# DIRECTIONS
Every line below that mentions the word "svar" should be copied out.

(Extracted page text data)
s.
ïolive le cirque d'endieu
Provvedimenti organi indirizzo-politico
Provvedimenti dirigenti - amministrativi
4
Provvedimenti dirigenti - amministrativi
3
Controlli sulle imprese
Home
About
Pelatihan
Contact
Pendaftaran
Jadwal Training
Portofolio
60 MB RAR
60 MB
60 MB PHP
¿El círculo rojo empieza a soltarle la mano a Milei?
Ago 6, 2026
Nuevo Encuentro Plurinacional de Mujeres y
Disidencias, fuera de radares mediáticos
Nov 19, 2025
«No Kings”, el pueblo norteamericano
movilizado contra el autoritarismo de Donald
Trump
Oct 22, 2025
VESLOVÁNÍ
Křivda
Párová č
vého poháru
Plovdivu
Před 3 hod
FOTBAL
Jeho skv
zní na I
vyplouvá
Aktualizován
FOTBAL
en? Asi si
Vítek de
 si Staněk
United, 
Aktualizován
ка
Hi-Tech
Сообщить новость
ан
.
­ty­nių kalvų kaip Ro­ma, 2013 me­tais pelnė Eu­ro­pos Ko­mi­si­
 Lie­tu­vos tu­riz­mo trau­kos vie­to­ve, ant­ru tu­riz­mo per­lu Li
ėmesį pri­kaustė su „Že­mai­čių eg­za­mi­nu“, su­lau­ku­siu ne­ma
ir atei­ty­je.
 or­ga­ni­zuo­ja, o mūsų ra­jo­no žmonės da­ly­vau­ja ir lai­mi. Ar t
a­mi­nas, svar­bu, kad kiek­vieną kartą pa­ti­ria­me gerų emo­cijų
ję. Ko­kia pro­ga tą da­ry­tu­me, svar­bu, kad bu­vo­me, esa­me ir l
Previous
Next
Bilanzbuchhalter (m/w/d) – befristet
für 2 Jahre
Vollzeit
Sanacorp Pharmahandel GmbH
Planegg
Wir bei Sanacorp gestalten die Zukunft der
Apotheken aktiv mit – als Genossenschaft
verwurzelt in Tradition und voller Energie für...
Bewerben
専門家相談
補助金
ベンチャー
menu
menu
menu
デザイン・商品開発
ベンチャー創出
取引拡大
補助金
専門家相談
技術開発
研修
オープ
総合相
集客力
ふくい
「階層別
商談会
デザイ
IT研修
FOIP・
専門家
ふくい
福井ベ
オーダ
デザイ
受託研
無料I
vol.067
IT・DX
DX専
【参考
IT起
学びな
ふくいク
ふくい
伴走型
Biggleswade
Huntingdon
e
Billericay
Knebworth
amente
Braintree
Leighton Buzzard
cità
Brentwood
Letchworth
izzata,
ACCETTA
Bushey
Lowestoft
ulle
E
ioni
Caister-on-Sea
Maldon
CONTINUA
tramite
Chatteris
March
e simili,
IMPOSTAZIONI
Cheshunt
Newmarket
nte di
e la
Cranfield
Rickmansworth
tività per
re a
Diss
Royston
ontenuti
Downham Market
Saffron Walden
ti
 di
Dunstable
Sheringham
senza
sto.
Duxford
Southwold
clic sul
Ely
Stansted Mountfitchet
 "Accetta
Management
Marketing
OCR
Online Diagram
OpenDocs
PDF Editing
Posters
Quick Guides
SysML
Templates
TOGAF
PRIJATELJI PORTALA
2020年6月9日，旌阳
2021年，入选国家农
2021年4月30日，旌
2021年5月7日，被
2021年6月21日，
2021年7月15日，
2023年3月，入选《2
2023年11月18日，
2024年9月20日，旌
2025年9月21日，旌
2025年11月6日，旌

# RESULT FOR THIS TASK
a­mi­nas, svar­bu, kad kiek­vieną kartą pa­ti­ria­me gerų emo­cijų
ję. Ko­kia pro­ga tą da­ry­tu­me, svar­bu, kad bu­vo­me, esa­me ir l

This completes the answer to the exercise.